● WORK TO BE COMPLETED
Each line of the data below from the one holding "nose: (300, 554)" to the one holding "left elbow: (200, 122)", inclusive, is to be reproduced exactly; no other line belongs in the answer.

[[ SUPPLIED MATERIAL open ]]

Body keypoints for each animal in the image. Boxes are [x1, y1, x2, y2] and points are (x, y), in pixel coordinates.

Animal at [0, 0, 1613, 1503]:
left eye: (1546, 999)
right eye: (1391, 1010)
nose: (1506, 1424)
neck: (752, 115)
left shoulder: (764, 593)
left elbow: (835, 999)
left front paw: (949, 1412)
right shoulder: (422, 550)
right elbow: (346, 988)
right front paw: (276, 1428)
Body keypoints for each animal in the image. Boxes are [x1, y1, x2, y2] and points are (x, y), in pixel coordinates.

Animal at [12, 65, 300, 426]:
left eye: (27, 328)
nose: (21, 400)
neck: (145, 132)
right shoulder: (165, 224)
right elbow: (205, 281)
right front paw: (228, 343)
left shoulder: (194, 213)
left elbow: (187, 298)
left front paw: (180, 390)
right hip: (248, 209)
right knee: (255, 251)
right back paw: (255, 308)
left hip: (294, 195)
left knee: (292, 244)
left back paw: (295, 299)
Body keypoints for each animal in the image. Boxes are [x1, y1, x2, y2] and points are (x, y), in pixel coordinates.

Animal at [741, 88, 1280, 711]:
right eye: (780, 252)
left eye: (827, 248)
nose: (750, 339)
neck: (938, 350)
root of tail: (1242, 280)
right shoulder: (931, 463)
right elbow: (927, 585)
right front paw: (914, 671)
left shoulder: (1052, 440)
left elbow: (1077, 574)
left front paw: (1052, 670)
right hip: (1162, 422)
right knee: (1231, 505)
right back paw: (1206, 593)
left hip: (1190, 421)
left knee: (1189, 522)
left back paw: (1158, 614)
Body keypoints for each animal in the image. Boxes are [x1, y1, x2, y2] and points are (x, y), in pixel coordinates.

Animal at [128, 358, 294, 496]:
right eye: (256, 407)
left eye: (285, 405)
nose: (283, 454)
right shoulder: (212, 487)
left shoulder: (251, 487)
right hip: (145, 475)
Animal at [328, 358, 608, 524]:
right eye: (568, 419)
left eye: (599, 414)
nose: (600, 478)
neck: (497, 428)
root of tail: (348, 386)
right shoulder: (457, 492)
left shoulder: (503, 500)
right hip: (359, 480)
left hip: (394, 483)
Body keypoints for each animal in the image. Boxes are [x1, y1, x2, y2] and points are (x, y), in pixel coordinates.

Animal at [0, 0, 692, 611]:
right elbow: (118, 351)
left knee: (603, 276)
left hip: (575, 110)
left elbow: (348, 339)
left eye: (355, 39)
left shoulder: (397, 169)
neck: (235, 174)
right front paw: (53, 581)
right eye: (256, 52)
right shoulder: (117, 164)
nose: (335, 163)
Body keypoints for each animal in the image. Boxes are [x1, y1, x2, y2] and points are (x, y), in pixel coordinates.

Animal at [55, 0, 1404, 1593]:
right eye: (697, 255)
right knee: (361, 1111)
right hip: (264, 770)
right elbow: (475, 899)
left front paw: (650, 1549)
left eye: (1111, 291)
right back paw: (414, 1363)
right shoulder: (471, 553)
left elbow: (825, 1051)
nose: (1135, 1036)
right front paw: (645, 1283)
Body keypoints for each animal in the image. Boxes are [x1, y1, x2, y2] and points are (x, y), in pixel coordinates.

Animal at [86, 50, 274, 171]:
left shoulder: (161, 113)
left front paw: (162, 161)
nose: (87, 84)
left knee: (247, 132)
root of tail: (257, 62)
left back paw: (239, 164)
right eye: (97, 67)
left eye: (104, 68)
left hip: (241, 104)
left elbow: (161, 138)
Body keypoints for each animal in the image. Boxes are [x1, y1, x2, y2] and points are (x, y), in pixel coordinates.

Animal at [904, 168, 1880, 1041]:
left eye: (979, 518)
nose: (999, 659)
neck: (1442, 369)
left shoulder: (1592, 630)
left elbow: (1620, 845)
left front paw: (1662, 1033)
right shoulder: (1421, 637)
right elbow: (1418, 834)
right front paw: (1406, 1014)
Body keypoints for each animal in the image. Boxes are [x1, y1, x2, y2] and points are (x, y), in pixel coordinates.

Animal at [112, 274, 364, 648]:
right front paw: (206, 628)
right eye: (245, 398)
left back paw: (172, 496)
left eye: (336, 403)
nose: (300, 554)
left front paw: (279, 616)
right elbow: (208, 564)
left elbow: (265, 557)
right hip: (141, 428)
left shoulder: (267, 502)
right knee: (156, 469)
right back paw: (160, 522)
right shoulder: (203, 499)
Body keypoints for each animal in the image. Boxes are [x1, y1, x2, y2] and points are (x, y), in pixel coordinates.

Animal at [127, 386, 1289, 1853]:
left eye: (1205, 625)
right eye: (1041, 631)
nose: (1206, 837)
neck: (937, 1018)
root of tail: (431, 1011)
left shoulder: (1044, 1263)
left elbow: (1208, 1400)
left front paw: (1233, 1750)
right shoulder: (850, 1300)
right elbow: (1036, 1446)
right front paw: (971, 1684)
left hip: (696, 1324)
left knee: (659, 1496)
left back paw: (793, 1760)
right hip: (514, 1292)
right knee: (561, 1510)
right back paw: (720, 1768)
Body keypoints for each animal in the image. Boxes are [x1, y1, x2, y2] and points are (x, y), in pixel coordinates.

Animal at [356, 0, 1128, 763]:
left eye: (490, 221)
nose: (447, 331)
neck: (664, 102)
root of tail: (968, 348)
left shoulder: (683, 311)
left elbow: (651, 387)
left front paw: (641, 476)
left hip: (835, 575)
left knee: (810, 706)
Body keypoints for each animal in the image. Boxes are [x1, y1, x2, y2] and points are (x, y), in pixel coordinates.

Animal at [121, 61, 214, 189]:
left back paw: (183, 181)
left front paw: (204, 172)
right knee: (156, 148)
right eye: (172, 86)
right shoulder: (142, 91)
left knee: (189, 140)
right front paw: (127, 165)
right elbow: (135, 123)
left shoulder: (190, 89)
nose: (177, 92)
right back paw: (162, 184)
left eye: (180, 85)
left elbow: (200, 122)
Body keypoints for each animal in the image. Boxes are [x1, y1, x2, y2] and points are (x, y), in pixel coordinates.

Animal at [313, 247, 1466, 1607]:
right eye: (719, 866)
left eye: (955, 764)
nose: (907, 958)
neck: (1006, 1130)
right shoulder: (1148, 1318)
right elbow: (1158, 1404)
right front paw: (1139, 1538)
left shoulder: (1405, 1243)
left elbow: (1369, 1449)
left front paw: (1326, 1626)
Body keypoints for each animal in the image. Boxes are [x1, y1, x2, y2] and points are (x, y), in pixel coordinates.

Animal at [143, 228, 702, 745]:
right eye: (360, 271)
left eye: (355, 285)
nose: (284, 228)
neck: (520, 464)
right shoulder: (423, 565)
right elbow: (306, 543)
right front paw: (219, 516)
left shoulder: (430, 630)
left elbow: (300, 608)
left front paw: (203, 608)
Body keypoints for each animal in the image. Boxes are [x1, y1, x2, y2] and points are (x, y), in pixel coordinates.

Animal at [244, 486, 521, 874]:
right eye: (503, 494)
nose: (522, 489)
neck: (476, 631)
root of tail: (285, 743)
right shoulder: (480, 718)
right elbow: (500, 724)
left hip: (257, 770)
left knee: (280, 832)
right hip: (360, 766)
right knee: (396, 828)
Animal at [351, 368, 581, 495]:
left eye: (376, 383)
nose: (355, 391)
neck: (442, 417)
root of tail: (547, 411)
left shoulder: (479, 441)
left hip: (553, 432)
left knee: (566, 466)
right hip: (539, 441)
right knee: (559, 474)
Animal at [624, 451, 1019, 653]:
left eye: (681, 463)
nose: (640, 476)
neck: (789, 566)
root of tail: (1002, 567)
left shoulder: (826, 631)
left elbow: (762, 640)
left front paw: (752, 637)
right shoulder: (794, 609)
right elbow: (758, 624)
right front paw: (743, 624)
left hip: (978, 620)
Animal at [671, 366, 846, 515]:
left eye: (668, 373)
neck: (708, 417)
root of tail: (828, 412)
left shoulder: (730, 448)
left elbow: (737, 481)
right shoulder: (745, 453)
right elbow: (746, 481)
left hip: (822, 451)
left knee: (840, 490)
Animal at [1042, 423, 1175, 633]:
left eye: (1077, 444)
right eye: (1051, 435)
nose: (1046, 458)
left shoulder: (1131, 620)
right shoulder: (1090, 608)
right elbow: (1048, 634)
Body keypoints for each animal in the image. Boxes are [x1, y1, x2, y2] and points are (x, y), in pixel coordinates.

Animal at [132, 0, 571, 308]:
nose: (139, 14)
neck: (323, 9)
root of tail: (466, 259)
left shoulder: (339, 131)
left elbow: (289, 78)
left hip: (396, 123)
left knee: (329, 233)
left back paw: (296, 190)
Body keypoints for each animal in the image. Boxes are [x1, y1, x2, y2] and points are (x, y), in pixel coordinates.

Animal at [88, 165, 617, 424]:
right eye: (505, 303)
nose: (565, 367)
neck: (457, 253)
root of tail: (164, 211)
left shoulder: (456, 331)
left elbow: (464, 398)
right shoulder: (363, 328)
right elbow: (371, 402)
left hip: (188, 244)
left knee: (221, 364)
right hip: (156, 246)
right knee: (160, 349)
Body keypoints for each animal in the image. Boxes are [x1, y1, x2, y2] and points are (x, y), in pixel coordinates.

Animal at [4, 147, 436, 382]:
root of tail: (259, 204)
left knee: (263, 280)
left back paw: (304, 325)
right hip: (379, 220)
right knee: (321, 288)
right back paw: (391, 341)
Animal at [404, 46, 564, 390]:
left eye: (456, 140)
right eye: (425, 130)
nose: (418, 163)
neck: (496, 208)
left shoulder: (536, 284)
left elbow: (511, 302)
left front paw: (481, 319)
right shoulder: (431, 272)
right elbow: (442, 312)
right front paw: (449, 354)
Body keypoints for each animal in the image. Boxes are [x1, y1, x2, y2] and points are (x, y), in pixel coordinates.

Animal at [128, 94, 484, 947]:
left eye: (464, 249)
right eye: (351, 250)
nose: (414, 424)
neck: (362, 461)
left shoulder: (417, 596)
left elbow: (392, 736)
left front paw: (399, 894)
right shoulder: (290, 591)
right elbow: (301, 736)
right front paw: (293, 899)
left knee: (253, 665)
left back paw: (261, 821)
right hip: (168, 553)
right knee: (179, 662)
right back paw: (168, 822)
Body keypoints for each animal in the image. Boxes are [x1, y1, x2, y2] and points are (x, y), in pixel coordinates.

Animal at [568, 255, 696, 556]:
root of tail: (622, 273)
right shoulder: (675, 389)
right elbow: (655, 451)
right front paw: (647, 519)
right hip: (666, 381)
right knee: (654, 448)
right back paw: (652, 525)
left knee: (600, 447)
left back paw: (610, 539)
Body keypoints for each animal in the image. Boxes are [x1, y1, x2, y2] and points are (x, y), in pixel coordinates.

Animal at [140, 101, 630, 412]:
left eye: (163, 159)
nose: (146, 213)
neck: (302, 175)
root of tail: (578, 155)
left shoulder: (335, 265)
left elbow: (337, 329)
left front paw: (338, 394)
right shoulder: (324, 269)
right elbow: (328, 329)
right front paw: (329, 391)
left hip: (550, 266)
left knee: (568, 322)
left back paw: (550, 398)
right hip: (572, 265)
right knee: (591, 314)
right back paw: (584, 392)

[[ SUPPLIED MATERIAL closed ]]

● SOLUTION TO THIS PROBLEM
nose: (300, 554)
left front paw: (279, 616)
right elbow: (208, 564)
left elbow: (265, 557)
right hip: (141, 428)
left shoulder: (267, 502)
right knee: (156, 469)
right back paw: (160, 522)
right shoulder: (203, 499)
Body keypoints for each animal in the image. Boxes are [x1, y1, x2, y2] and points are (x, y), in pixel coordinates.

Animal at [127, 386, 1289, 1853]:
left eye: (1205, 625)
right eye: (1041, 631)
nose: (1206, 837)
neck: (937, 1018)
root of tail: (431, 1011)
left shoulder: (1044, 1263)
left elbow: (1208, 1400)
left front paw: (1233, 1750)
right shoulder: (850, 1300)
right elbow: (1036, 1446)
right front paw: (971, 1684)
left hip: (696, 1324)
left knee: (659, 1496)
left back paw: (793, 1760)
right hip: (514, 1292)
right knee: (561, 1510)
right back paw: (720, 1768)
Body keypoints for each animal in the image. Boxes are [x1, y1, x2, y2] and points are (x, y), in pixel coordinates.

Animal at [356, 0, 1128, 763]:
left eye: (490, 221)
nose: (447, 331)
neck: (664, 102)
root of tail: (968, 348)
left shoulder: (683, 311)
left elbow: (651, 387)
left front paw: (641, 476)
left hip: (835, 575)
left knee: (810, 706)
Body keypoints for each animal in the image. Boxes are [x1, y1, x2, y2] and points are (x, y), in pixel coordinates.

Animal at [121, 61, 214, 189]:
left back paw: (183, 181)
left front paw: (204, 172)
right knee: (156, 148)
right eye: (172, 86)
right shoulder: (142, 91)
left knee: (189, 140)
right front paw: (127, 165)
right elbow: (135, 123)
left shoulder: (190, 89)
nose: (177, 92)
right back paw: (162, 184)
left eye: (180, 85)
left elbow: (200, 122)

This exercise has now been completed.